Most interestingly, Zuckerberg said he would have bypassed the Valley if he were that 21-year-old Harvard student starting Facebook tomorrow. "If I were starting now I would do things very differently," he told Y Combinator partner Jessica Livingstone in the interview.
"I didn't know anything. In Silicon Valley, you get this feeling that you have to be out here. But it's not the only place to be. If I were starting now, I would have stayed in Boston. [Silicon Valley] is a little short-term focused and that bothers me."
It was here that Young Zuck got nostalgic. Harking back to the sophomore summer of 2004 when he moved into that house in the Valley, Zuckerberg dismissed The Social Network's portrait of it as a party den beset with booze and attractive Californians, but added that Facebook was only months away from feeling like a proper company.
"It was not like in the movie, there was no drinking. We all just lived in a house, iterated, kept going," he said. "It wasn't until we got our first office in Palo Alto that things became more like a company. We never went into this wanting to build a company."
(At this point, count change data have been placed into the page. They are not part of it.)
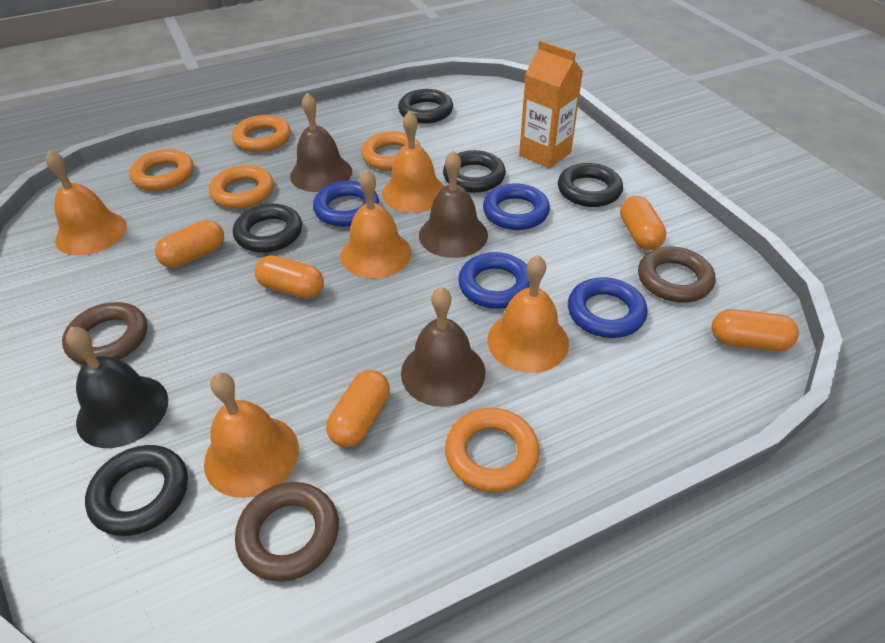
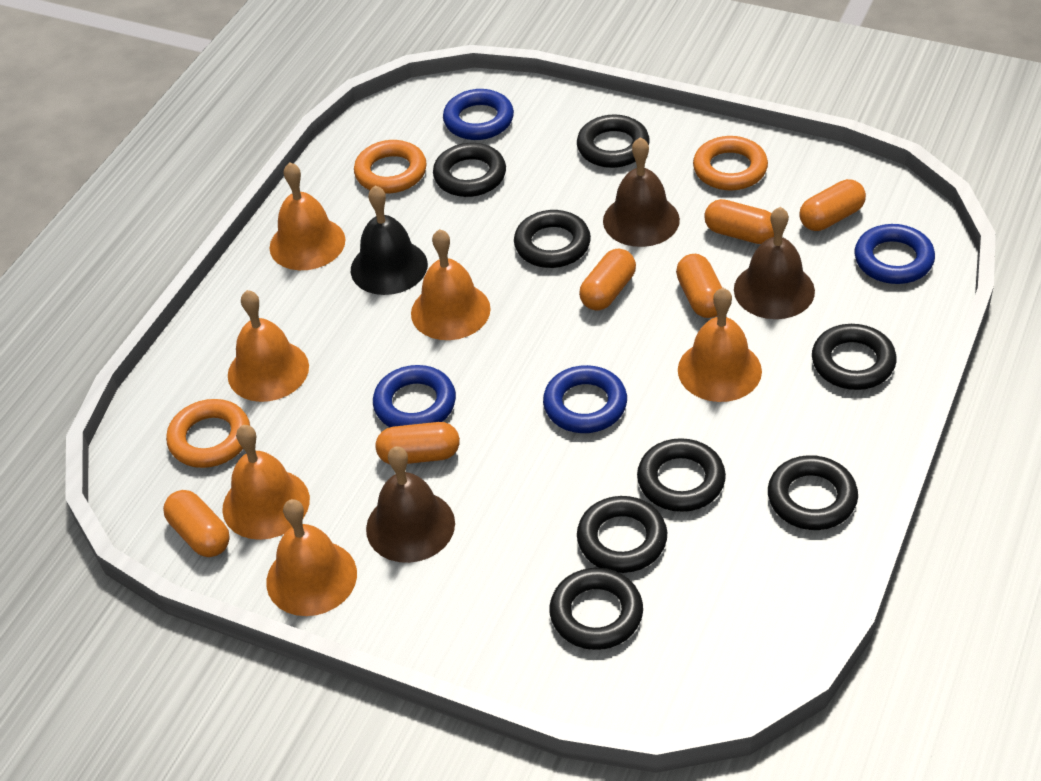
black ring: [85,445,188,536] [233,204,302,253] [398,89,453,124] [443,150,506,193] [558,163,623,207] = 5 -> [433,143,506,197] [514,210,591,268] [550,568,643,650] [577,115,650,168] [577,496,667,573] [637,438,726,512] [768,455,858,530] [812,324,897,390] = 8
brown ring: [62,302,147,365] [235,482,339,582] [638,247,715,302] = 3 -> none = 0
orange bell: [46,150,127,255] [204,373,299,498] [341,169,412,278] [382,111,445,213] [487,255,569,373] = 5 -> [222,425,310,540] [228,290,309,402] [266,499,357,616] [270,162,346,270] [411,229,491,340] [678,288,762,402] = 6
orange capsule: [155,220,224,268] [254,255,324,299] [326,370,390,447] [620,196,666,250] [712,309,799,351] = 5 -> [163,490,230,557] [376,422,460,464] [579,249,636,310] [676,254,722,318] [704,199,774,244] [799,179,866,231] = 6
orange carton: [519,41,583,169] = 1 -> none = 0
orange ring: [129,149,194,191] [209,165,274,209] [232,115,291,152] [361,131,420,171] [445,408,539,492] = 5 -> [166,399,250,468] [354,140,427,194] [693,136,768,191] = 3

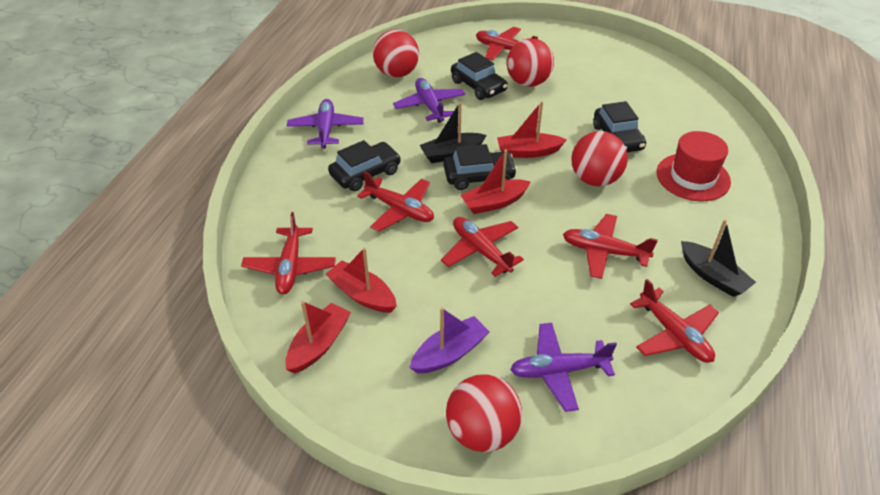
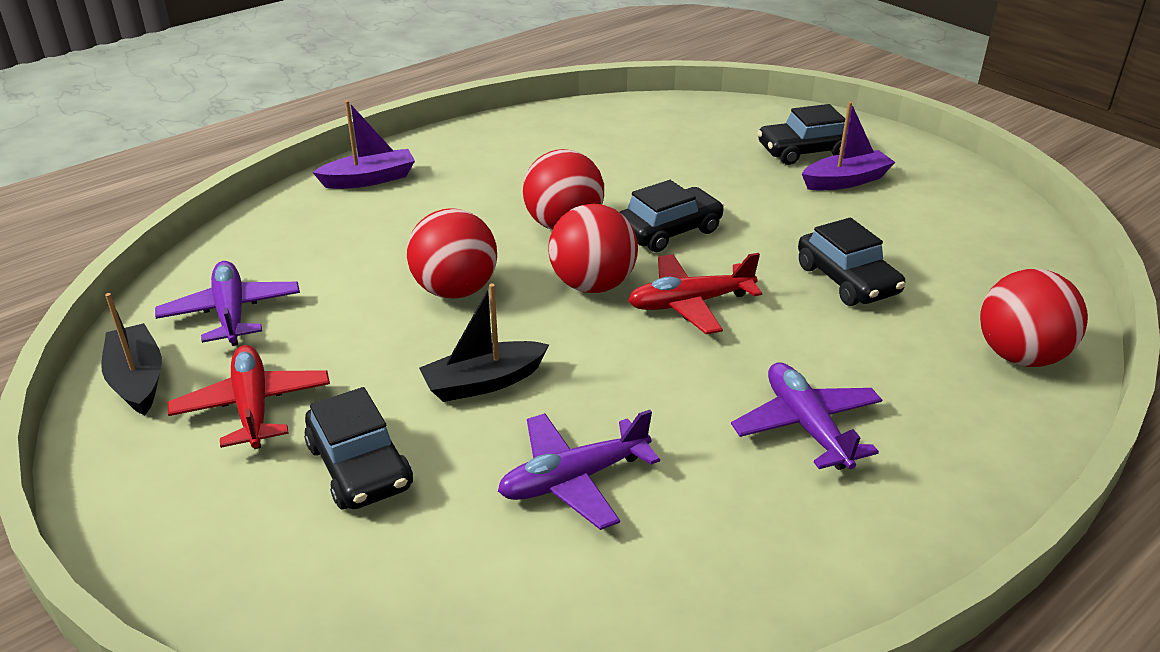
purple boat: [409,307,490,373] = 1 -> [312,100,415,189] [802,102,895,190] = 2
red boat: [285,301,351,374] [326,248,397,313] [460,149,531,214] [497,101,566,158] = 4 -> none = 0
red hat: [656,131,731,201] = 1 -> none = 0
red plane: [241,212,336,294] [357,171,434,231] [441,217,524,277] [476,27,538,60] [563,214,658,279] [630,279,719,363] = 6 -> [168,345,330,449] [628,253,762,334] = 2

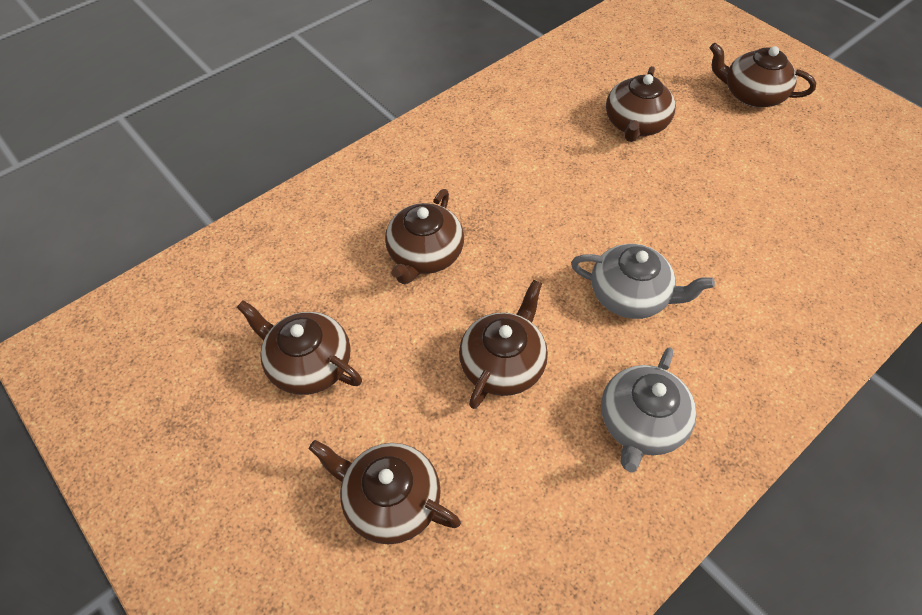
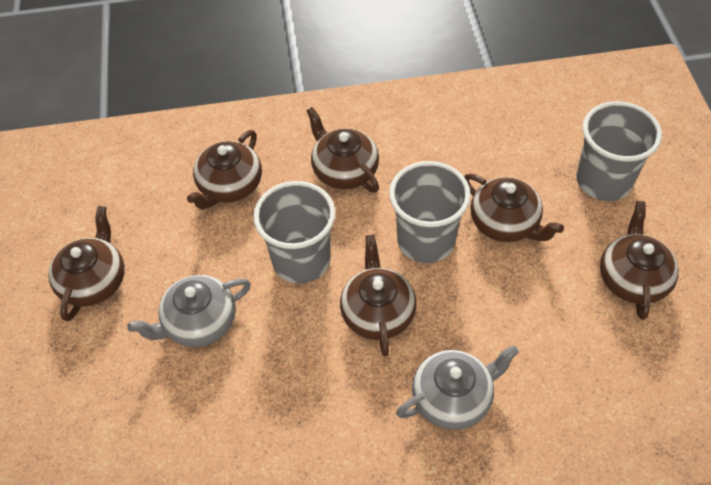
grey cup: none = 0 -> [253,181,335,284] [389,161,471,263] [576,101,662,201] = 3

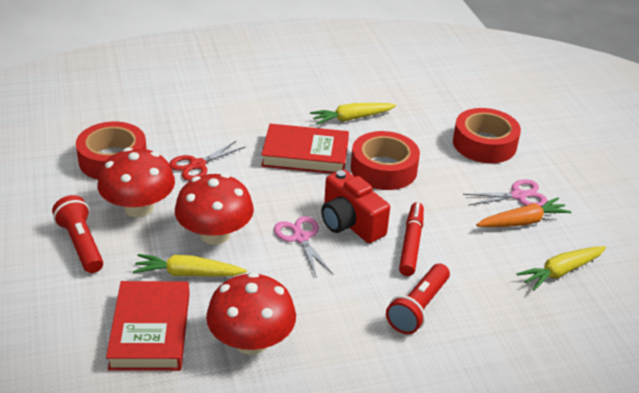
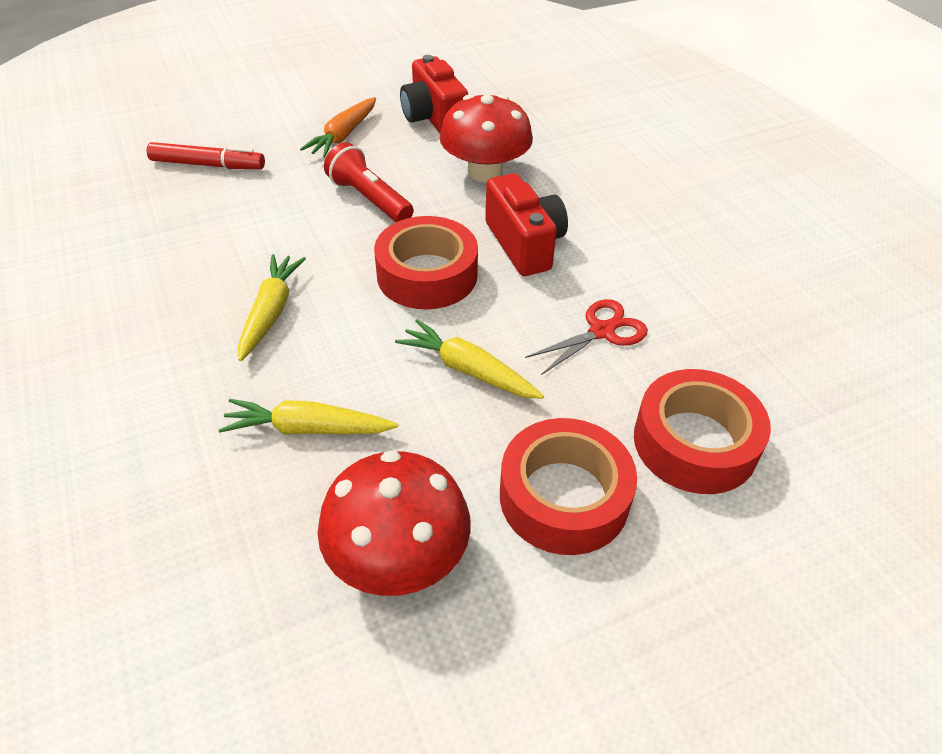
pink scissors: [274,216,333,278] [463,179,547,207] = 2 -> none = 0
red book: [106,281,190,371] [261,124,349,174] = 2 -> none = 0
red camera: [321,169,390,243] = 1 -> [400,55,468,133] [485,173,568,276] = 2
red flashlight: [52,195,103,273] [386,264,450,334] = 2 -> [324,142,414,222] = 1
red mushroom: [98,147,175,217] [175,173,254,245] [206,272,296,355] = 3 -> [318,450,471,596] [440,94,533,182] = 2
You get the impression that the next 12 months for Zuckerberg are going to be a specific form of hell. Before the end of this year, he will shift the company's entire Palo Alto operation – currently split between two offices, one for developers and another for the corporate types – to one huge campus in nearby Menlo Park. In April, Facebook will be forced by regulators to report its first set of financials, and within months Zuckerberg will be off to tout the company around Wall Street. And if the reports are accurate, Facebook will go public with a value of about $70bn before the end of 2012. That's some big corporate change.
What does Zuckerberg make of all this? "If you go through some big corporate change, it's just not going to be the same," he told Livingstone, referring to the rejected Yahoo bid in 2006. "If we sold to Yahoo, they would have done something different, if you want to continue your vision of the company, then don't sell because there's inevitably going to be some change."